YOUR ASSIGNMENT: Duplicate every entry below character for character, without changing anything.

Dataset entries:
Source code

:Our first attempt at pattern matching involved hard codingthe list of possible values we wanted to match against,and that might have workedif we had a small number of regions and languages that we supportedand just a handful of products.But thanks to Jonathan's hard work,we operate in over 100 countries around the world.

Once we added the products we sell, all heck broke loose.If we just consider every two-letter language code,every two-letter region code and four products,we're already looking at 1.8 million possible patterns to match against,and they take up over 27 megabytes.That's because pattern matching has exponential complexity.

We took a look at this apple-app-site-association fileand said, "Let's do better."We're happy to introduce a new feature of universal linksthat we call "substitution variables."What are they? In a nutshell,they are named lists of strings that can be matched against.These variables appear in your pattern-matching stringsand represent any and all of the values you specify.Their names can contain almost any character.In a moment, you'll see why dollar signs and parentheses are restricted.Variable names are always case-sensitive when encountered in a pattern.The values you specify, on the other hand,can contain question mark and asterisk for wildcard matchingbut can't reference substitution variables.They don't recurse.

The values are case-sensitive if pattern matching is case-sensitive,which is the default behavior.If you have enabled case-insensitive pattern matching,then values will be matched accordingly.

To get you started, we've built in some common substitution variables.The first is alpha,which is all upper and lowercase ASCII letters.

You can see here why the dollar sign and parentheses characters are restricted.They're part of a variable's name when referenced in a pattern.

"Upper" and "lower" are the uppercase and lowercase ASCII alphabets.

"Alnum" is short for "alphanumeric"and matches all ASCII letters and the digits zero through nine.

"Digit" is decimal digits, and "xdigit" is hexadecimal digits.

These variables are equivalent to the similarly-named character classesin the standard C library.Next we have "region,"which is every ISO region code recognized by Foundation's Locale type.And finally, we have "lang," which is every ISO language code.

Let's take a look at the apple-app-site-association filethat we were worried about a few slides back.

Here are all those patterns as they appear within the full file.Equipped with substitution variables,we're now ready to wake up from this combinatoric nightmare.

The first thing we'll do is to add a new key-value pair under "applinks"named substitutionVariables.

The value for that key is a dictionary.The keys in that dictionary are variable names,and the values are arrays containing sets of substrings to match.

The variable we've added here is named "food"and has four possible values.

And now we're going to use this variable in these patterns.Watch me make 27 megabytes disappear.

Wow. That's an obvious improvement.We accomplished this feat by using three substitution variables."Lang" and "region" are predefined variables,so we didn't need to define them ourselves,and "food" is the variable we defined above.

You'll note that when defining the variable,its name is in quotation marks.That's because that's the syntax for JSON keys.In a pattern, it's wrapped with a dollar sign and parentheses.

RESULT OF THE EXERCISE:
Source code

:Our first attempt at pattern matching involved hard codingthe list of possible values we wanted to match against,and that might have workedif we had a small number of regions and languages that we supportedand just a handful of products.But thanks to Jonathan's hard work,we operate in over 100 countries around the world.

Once we added the products we sell, all heck broke loose.If we just consider every two-letter language code,every two-letter region code and four products,we're already looking at 1.8 million possible patterns to match against,and they take up over 27 megabytes.That's because pattern matching has exponential complexity.

We took a look at this apple-app-site-association fileand said, "Let's do better."We're happy to introduce a new feature of universal linksthat we call "substitution variables."What are they? In a nutshell,they are named lists of strings that can be matched against.These variables appear in your pattern-matching stringsand represent any and all of the values you specify.Their names can contain almost any character.In a moment, you'll see why dollar signs and parentheses are restricted.Variable names are always case-sensitive when encountered in a pattern.The values you specify, on the other hand,can contain question mark and asterisk for wildcard matchingbut can't reference substitution variables.They don't recurse.

The values are case-sensitive if pattern matching is case-sensitive,which is the default behavior.If you have enabled case-insensitive pattern matching,then values will be matched accordingly.

To get you started, we've built in some common substitution variables.The first is alpha,which is all upper and lowercase ASCII letters.

You can see here why the dollar sign and parentheses characters are restricted.They're part of a variable's name when referenced in a pattern.

"Upper" and "lower" are the uppercase and lowercase ASCII alphabets.

"Alnum" is short for "alphanumeric"and matches all ASCII letters and the digits zero through nine.

"Digit" is decimal digits, and "xdigit" is hexadecimal digits.

These variables are equivalent to the similarly-named character classesin the standard C library.Next we have "region,"which is every ISO region code recognized by Foundation's Locale type.And finally, we have "lang," which is every ISO language code.

Let's take a look at the apple-app-site-association filethat we were worried about a few slides back.

Here are all those patterns as they appear within the full file.Equipped with substitution variables,we're now ready to wake up from this combinatoric nightmare.

The first thing we'll do is to add a new key-value pair under "applinks"named substitutionVariables.

The value for that key is a dictionary.The keys in that dictionary are variable names,and the values are arrays containing sets of substrings to match.

The variable we've added here is named "food"and has four possible values.

And now we're going to use this variable in these patterns.Watch me make 27 megabytes disappear.

Wow. That's an obvious improvement.We accomplished this feat by using three substitution variables."Lang" and "region" are predefined variables,so we didn't need to define them ourselves,and "food" is the variable we defined above.

You'll note that when defining the variable,its name is in quotation marks.That's because that's the syntax for JSON keys.In a pattern, it's wrapped with a dollar sign and parentheses.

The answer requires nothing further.